#### [Collected data]

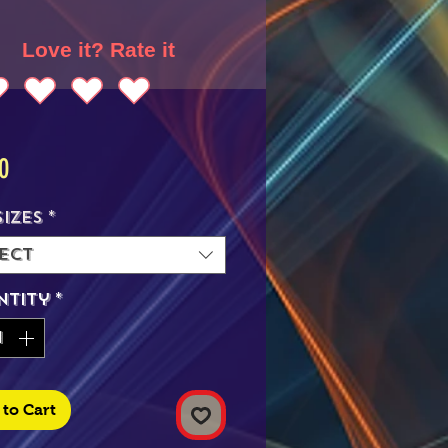
Love it? Rate it
Price
0
Sizes
*
ect
ntity
*
to Cart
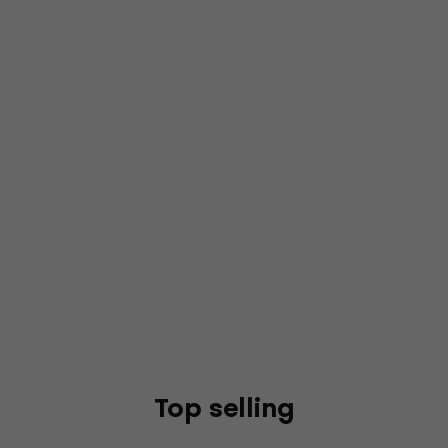
Top selling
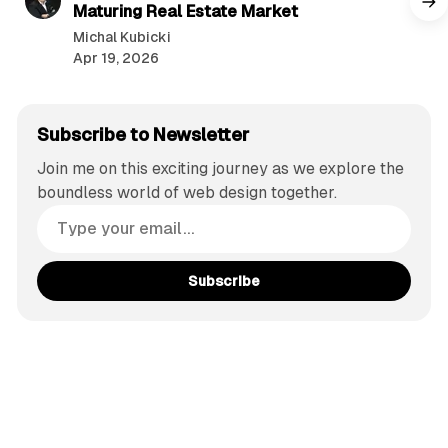
Maturing Real Estate Market
Michal Kubicki
Apr 19, 2026
Subscribe to Newsletter
Join me on this exciting journey as we explore the
boundless world of web design together.
Subscribe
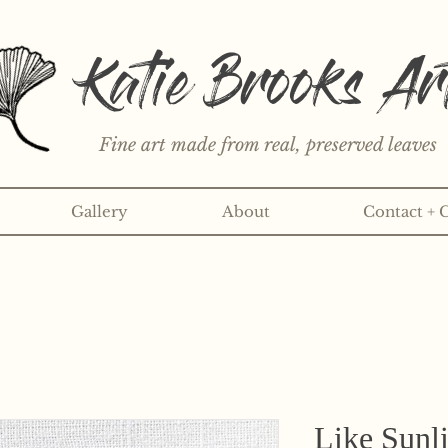
Katie Brooks Ar
Fine art made from real, preserved leaves
Gallery
About
Contact + 
rint or 3" sticker each month? Learn more about the print an
Like Sunli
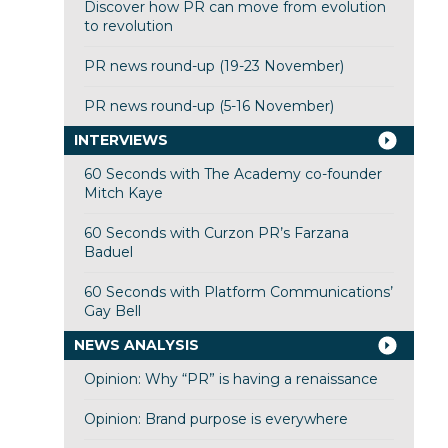
Discover how PR can move from evolution
to revolution
PR news round-up (19-23 November)
PR news round-up (5-16 November)
INTERVIEWS
60 Seconds with The Academy co-founder
Mitch Kaye
60 Seconds with Curzon PR’s Farzana
Baduel
60 Seconds with Platform Communications’
Gay Bell
NEWS ANALYSIS
Opinion: Why “PR” is having a renaissance
Opinion: Brand purpose is everywhere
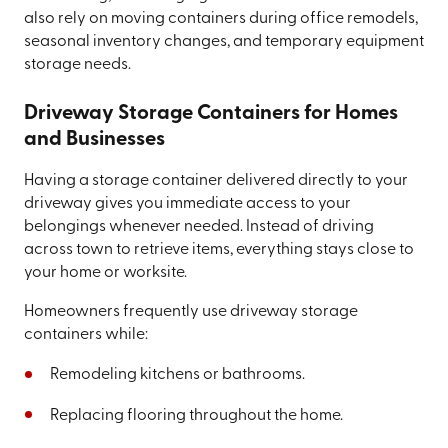
also rely on moving containers during office remodels,
seasonal inventory changes, and temporary equipment
storage needs.
Driveway Storage Containers for Homes
and Businesses
Having a storage container delivered directly to your
driveway gives you immediate access to your
belongings whenever needed. Instead of driving
across town to retrieve items, everything stays close to
your home or worksite.
Homeowners frequently use driveway storage
containers while:
Remodeling kitchens or bathrooms.
Replacing flooring throughout the home.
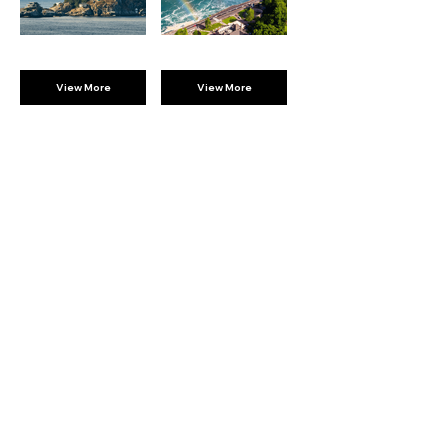
View More
View More
BROMPTON
EXPERIENCES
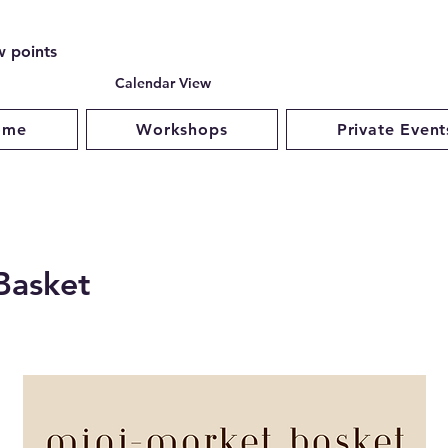
w points
Calendar View
ome
Workshops
Private Event
Basket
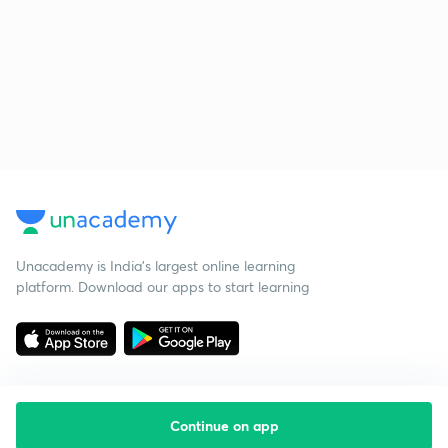
Unacademy is India’s largest online learning
platform. Download our apps to start learning
Continue on app
Starting your preparation?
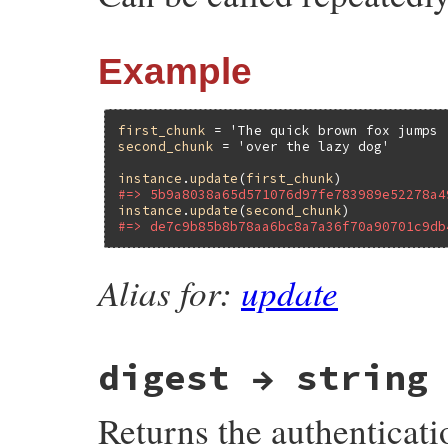
Example
first_chunk
 = 
'The quick brown fox jumps 
second_chunk
 = 
'over the lazy dog'
instance
.
update
(
first_chunk
#=> 5b9a8038a65d571076d97fe783989e52278a4
instance
.
update
(
second_chunk
#=> de7c9b85b8b78aa6bc8a7a36f70a90701c9db
Alias for:
update
digest → string
Returns the authenticati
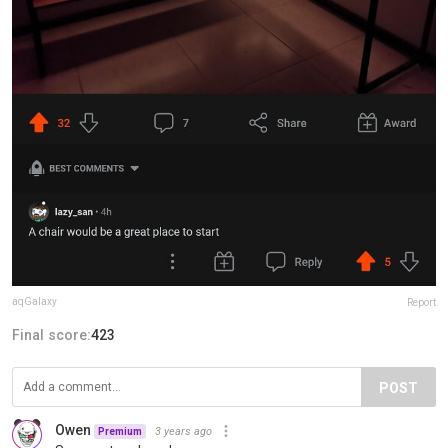
aqGalaxy
Report
Final score:
423
POST
Owen
3 years ago
Premium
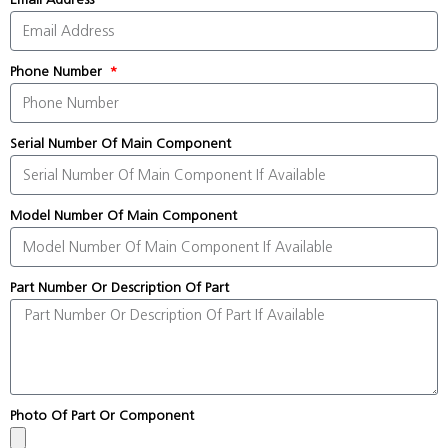
Phone Number
Serial Number Of Main Component
Model Number Of Main Component
Part Number Or Description Of Part
Photo Of Part Or Component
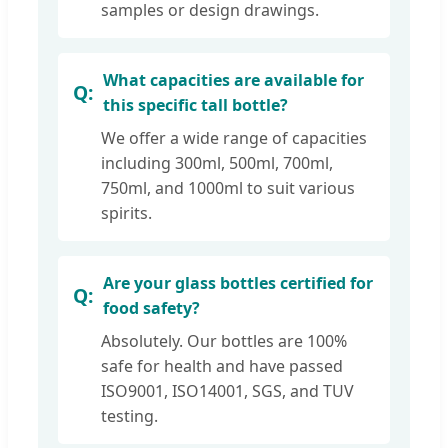
samples or design drawings.
What capacities are available for
this specific tall bottle?
We offer a wide range of capacities
including 300ml, 500ml, 700ml,
750ml, and 1000ml to suit various
spirits.
Are your glass bottles certified for
food safety?
Absolutely. Our bottles are 100%
safe for health and have passed
ISO9001, ISO14001, SGS, and TUV
testing.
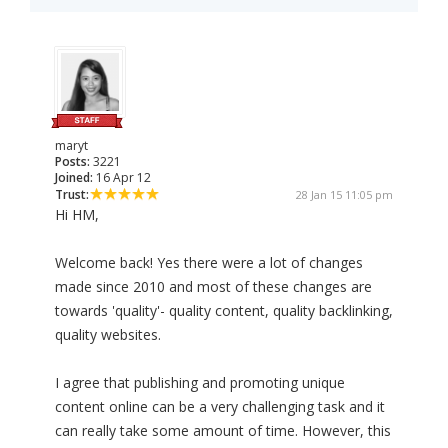
maryt
Posts:
3221
Joined:
16 Apr 12
Trust:
28 Jan 15 11:05 pm
Hi HM,
Welcome back! Yes there were a lot of changes
made since 2010 and most of these changes are
towards 'quality'- quality content, quality backlinking,
quality websites.
I agree that publishing and promoting unique
content online can be a very challenging task and it
can really take some amount of time. However, this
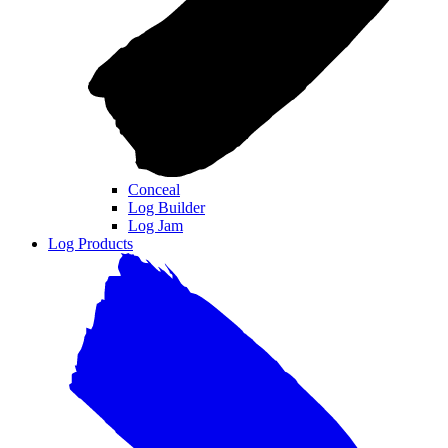
Conceal
Log Builder
Log Jam
Log Products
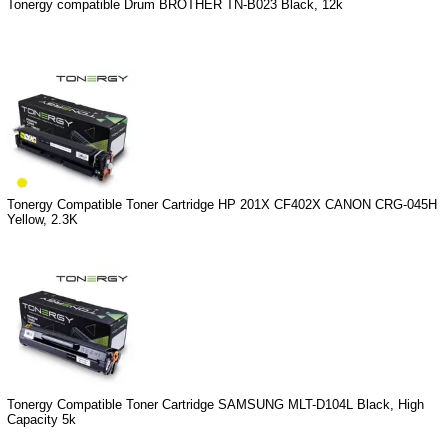
Tonergy compatible Drum BROTHER TN-B023 Black, 12k
Tonergy Compatible Toner Cartridge HP 201X CF402X CANON CRG-045H
Yellow, 2.3K
Tonergy Compatible Toner Cartridge SAMSUNG MLT-D104L Black, High
Capacity 5k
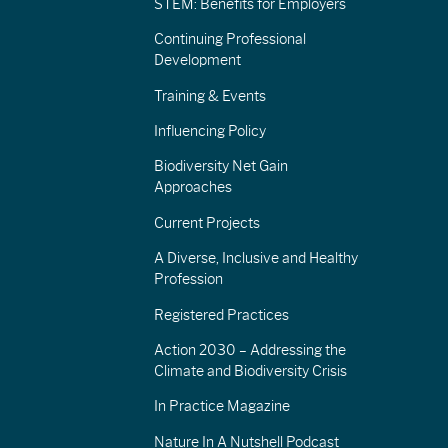
STEM: Benefits for Employers
Continuing Professional
Development
Training & Events
Influencing Policy
Biodiversity Net Gain
Approaches
Current Projects
A Diverse, Inclusive and Healthy
Profession
Registered Practices
Action 2030 – Addressing the
Climate and Biodiversity Crisis
In Practice Magazine
Nature In A Nutshell Podcast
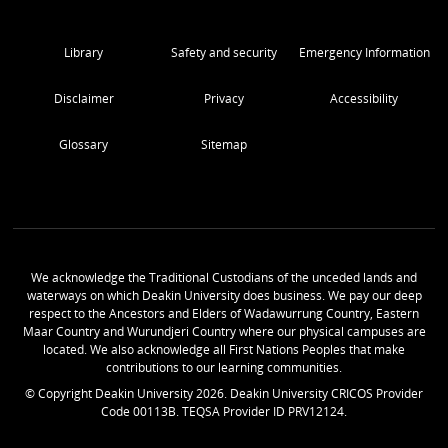
Library
Safety and security
Emergency Information
Disclaimer
Privacy
Accessibility
Glossary
Sitemap
We acknowledge the Traditional Custodians of the unceded lands and
waterways on which Deakin University does business. We pay our deep
respect to the Ancestors and Elders of Wadawurrung Country, Eastern
Maar Country and Wurundjeri Country where our physical campuses are
located. We also acknowledge all First Nations Peoples that make
contributions to our learning communities.
© Copyright Deakin University
2026
. Deakin University CRICOS Provider
Code 00113B. TEQSA Provider ID PRV12124.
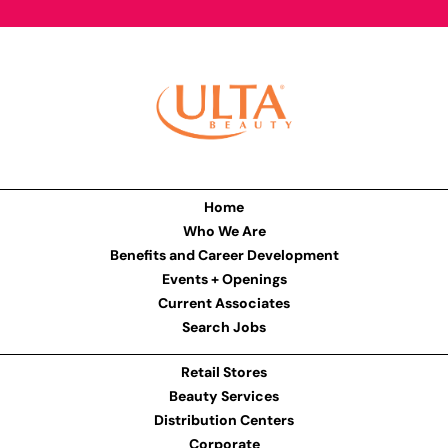
Home
Who We Are
Benefits and Career Development
Events + Openings
Current Associates
Search Jobs
Retail Stores
Beauty Services
Distribution Centers
Corporate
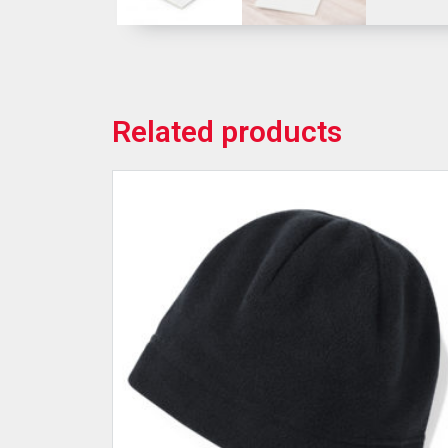
Related products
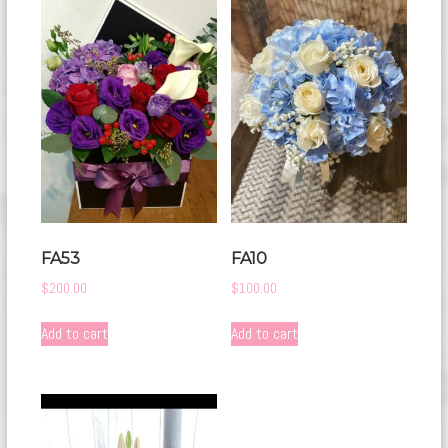
FA53
FA10
$
200.00
$
100.00
Add to cart
Add to cart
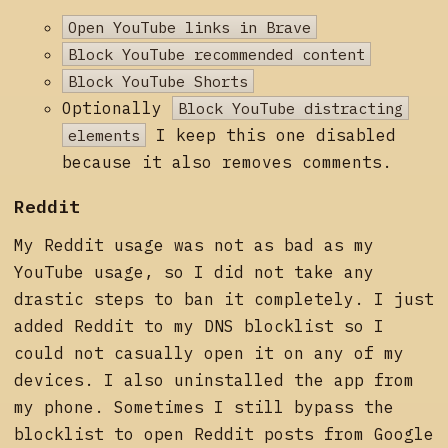
Open YouTube links in Brave
Block YouTube recommended content
Block YouTube Shorts
Optionally
Block YouTube distracting
elements
I keep this one disabled
because it also removes comments.
Reddit
My Reddit usage was not as bad as my
YouTube usage, so I did not take any
drastic steps to ban it completely. I just
added Reddit to my DNS blocklist so I
could not casually open it on any of my
devices. I also uninstalled the app from
my phone. Sometimes I still bypass the
blocklist to open Reddit posts from Google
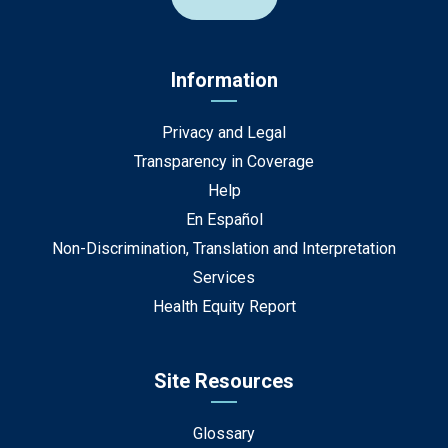
Information
Privacy and Legal
Transparency in Coverage
Help
En Español
Non-Discrimination, Translation and Interpretation
Services
Health Equity Report
Site Resources
Glossary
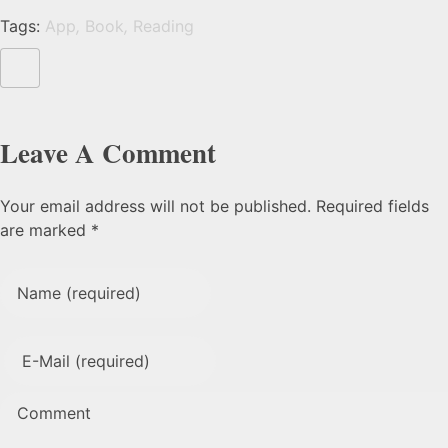
Tags:
App
,
Book
,
Reading
Leave A Comment
Your email address will not be published. Required fields
are marked *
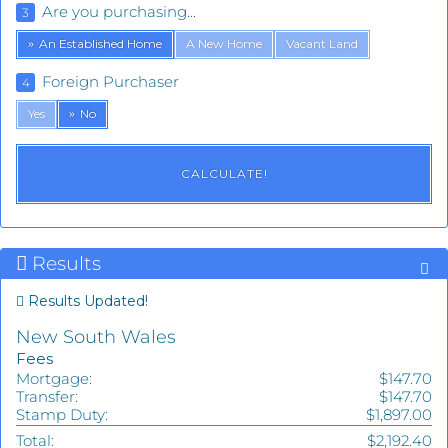
Are you purchasing...
3
An Established Home
A New Home
Vacant Land
Foreign Purchaser
4
Yes
No
Results
Results Updated!
New South Wales
Fees
Mortgage:
$147.70
Transfer:
$147.70
Stamp Duty:
$1,897.00
Total:
$2,192.40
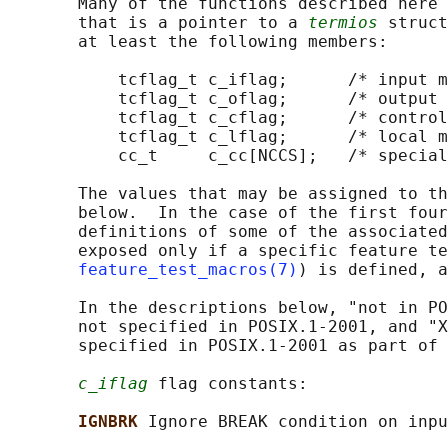
       Many of the functions described here 
       that is a pointer to a 
termios
 struct
       at least the following members:

           tcflag_t c_iflag;      /* input m
           tcflag_t c_oflag;      /* output 
           tcflag_t c_cflag;      /* control
           tcflag_t c_lflag;      /* local m
           cc_t     c_cc[NCCS];   /* special
       The values that may be assigned to th
       below.  In the case of the first four
       definitions of some of the associated
       exposed only if a specific feature te
feature_test_macros(7)
) is defined, a
       In the descriptions below, "not in PO
       not specified in POSIX.1-2001, and "X
       specified in POSIX.1-2001 as part of 
c_iflag
 flag constants:

IGNBRK 
Ignore BREAK condition on inpu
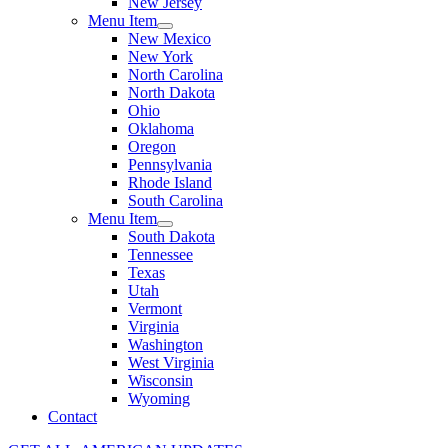
New Jersey
Menu Item
New Mexico
New York
North Carolina
North Dakota
Ohio
Oklahoma
Oregon
Pennsylvania
Rhode Island
South Carolina
Menu Item
South Dakota
Tennessee
Texas
Utah
Vermont
Virginia
Washington
West Virginia
Wisconsin
Wyoming
Contact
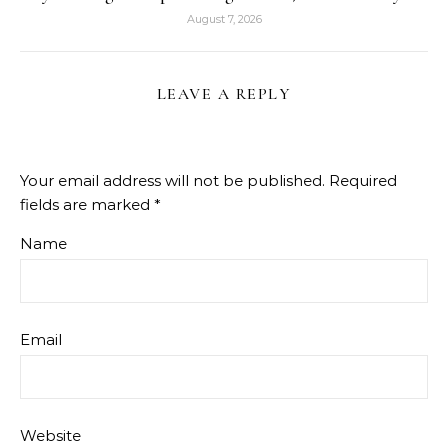
August 7, 2026
LEAVE A REPLY
Your email address will not be published.
Required
fields are marked
*
Name
Email
Website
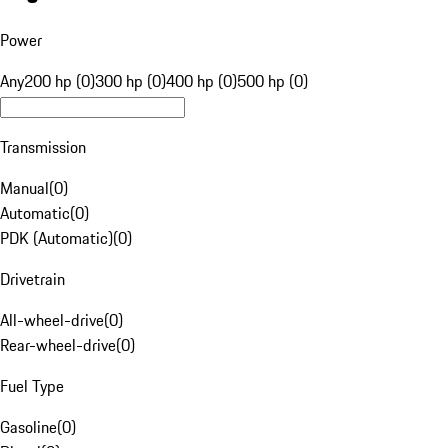
Power
Any
200 hp (0)
300 hp (0)
400 hp (0)
500 hp (0)
Transmission
Manual
(
0
)
Automatic
(
0
)
PDK (Automatic)
(
0
)
Drivetrain
All-wheel-drive
(
0
)
Rear-wheel-drive
(
0
)
Fuel Type
Gasoline
(
0
)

#### [Instructions for the task]
Leaving the images out, return every record exactly.

#### [Task response]
Love it? Rate it
Price
0
Sizes
*
ect
ntity
*
to Cart
Top selling
Maturing Real Estate Market
Michal Kubicki
Apr 19, 2026
Subscribe to Newsletter
Join me on this exciting journey as we explore the
boundless world of web design together.
Subscribe
Katie Brooks Ar
Fine art made from real, preserved leaves
Gallery
About
Contact + 
rint or 3" sticker each month? Learn more about the print an
Like Sunli
Discover how PR can move from evolution
to revolution
PR news round-up (19-23 November)
PR news round-up (5-16 November)
INTERVIEWS
60 Seconds with The Academy co-founder
Mitch Kaye
60 Seconds with Curzon PR’s Farzana
Baduel
60 Seconds with Platform Communications’
Gay Bell
NEWS ANALYSIS
Opinion: Why “PR” is having a renaissance
Opinion: Brand purpose is everywhere
also rely on moving containers during office remodels,
seasonal inventory changes, and temporary equipment
storage needs.
Driveway Storage Containers for Homes
and Businesses
Having a storage container delivered directly to your
driveway gives you immediate access to your
belongings whenever needed. Instead of driving
across town to retrieve items, everything stays close to
your home or worksite.
Homeowners frequently use driveway storage
containers while:
Remodeling kitchens or bathrooms.
Replacing flooring throughout the home.
View More
View More
BROMPTON
EXPERIENCES
w points
Calendar View
ome
Workshops
Private Event
Basket
Unacademy is India’s largest online learning
platform. Download our apps to start learning
Continue on app
Starting your preparation?
Example
first_chunk
 = 
'The quick brown fox jumps 
second_chunk
 = 
'over the lazy dog'
instance
.
update
(
first_chunk
#=> 5b9a8038a65d571076d97fe783989e52278a4
instance
.
update
(
second_chunk
#=> de7c9b85b8b78aa6bc8a7a36f70a90701c9db
Alias for:
update
digest → string
Returns the authenticati
aqGalaxy
Report
Final score:
423
POST
Owen
3 years ago
Premium
Phone Number
Serial Number Of Main Component
Model Number Of Main Component
Part Number Or Description Of Part
Photo Of Part Or Component
samples or design drawings.
What capacities are available for
this specific tall bottle?
We offer a wide range of capacities
including 300ml, 500ml, 700ml,
750ml, and 1000ml to suit various
spirits.
Are your glass bottles certified for
food safety?
Absolutely. Our bottles are 100%
safe for health and have passed
ISO9001, ISO14001, SGS, and TUV
testing.
maryt
Posts:
3221
Joined:
16 Apr 12
Trust:
28 Jan 15 11:05 pm
Hi HM,
Welcome back! Yes there were a lot of changes
made since 2010 and most of these changes are
towards 'quality'- quality content, quality backlinking,
quality websites.
I agree that publishing and promoting unique
content online can be a very challenging task and it
can really take some amount of time. However, this
Conceal
Log Builder
Log Jam
Log Products
Tonergy compatible Drum BROTHER TN-B023 Black, 12k
Tonergy Compatible Toner Cartridge HP 201X CF402X CANON CRG-045H
Yellow, 2.3K
Tonergy Compatible Toner Cartridge SAMSUNG MLT-D104L Black, High
Capacity 5k
STEM: Benefits for Employers
Continuing Professional
Development
Training & Events
Influencing Policy
Biodiversity Net Gain
Approaches
Current Projects
A Diverse, Inclusive and Healthy
Profession
Registered Practices
Action 2030 – Addressing the
Climate and Biodiversity Crisis
In Practice Magazine
Nature In A Nutshell Podcast
Library
Safety and security
Emergency Information
Disclaimer
Privacy
Accessibility
Glossary
Sitemap
We acknowledge the Traditional Custodians of the unceded lands and
waterways on which Deakin University does business. We pay our deep
respect to the Ancestors and Elders of Wadawurrung Country, Eastern
Maar Country and Wurundjeri Country where our physical campuses are
located. We also acknowledge all First Nations Peoples that make
contributions to our learning communities.
© Copyright Deakin University
2026
. Deakin University CRICOS Provider
Code 00113B. TEQSA Provider ID PRV12124.
Home
Who We Are
Benefits and Career Development
Events + Openings
Current Associates
Search Jobs
Retail Stores
Beauty Services
Distribution Centers
Corporate
Related products
FA53
FA10
$
200.00
$
100.00
Add to cart
Add to cart
Open YouTube links in Brave
Block YouTube recommended content
Block YouTube Shorts
Optionally
Block YouTube distracting
elements
I keep this one disabled
because it also removes comments.
Reddit
My Reddit usage was not as bad as my
YouTube usage, so I did not take any
drastic steps to ban it completely. I just
added Reddit to my DNS blocklist so I
could not casually open it on any of my
devices. I also uninstalled the app from
my phone. Sometimes I still bypass the
blocklist to open Reddit posts from Google
Information
Privacy and Legal
Transparency in Coverage
Help
En Español
Non-Discrimination, Translation and Interpretation
Services
Health Equity Report
Site Resources
Glossary
Tags:
App
,
Book
,
Reading
Leave A Comment
Your email address will not be published. Required fields
are marked *
Are you purchasing...
3
An Established Home
A New Home
Vacant Land
Foreign Purchaser
4
Yes
No
Results
Results Updated!
New South Wales
Fees
Mortgage:
$147.70
Transfer:
$147.70
Stamp Duty:
$1,897.00
Total:
$2,192.40
       Many of the functions described here 
       that is a pointer to a 
termios
 struct
       at least the following members:

           tcflag_t c_iflag;      /* input m
           tcflag_t c_oflag;      /* output 
           tcflag_t c_cflag;      /* control
           tcflag_t c_lflag;      /* local m
           cc_t     c_cc[NCCS];   /* special
       The values that may be assigned to th
       below.  In the case of the first four
       definitions of some of the associated
       exposed only if a specific feature te
feature_test_macros(7)
) is defined, a
       In the descriptions below, "not in PO
       not specified in POSIX.1-2001, and "X
       specified in POSIX.1-2001 as part of 
c_iflag
 flag constants:

IGNBRK 
Ignore BREAK condition on inpu
New Jersey
Menu Item
New Mexico
New York
North Carolina
North Dakota
Ohio
Oklahoma
Oregon
Pennsylvania
Rhode Island
South Carolina
Menu Item
South Dakota
Tennessee
Texas
Utah
Vermont
Virginia
Washington
West Virginia
Wisconsin
Wyoming
Contact
August 7, 2026
LEAVE A REPLY
Your email address will not be published.
Required
fields are marked
*
Name
Email
Website
Power
Any
200 hp (0)
300 hp (0)
400 hp (0)
500 hp (0)
Transmission
Manual
(
0
)
Automatic
(
0
)
PDK (Automatic)
(
0
)
Drivetrain
All-wheel-drive
(
0
)
Rear-wheel-drive
(
0
)
Fuel Type
Gasoline
(
0
)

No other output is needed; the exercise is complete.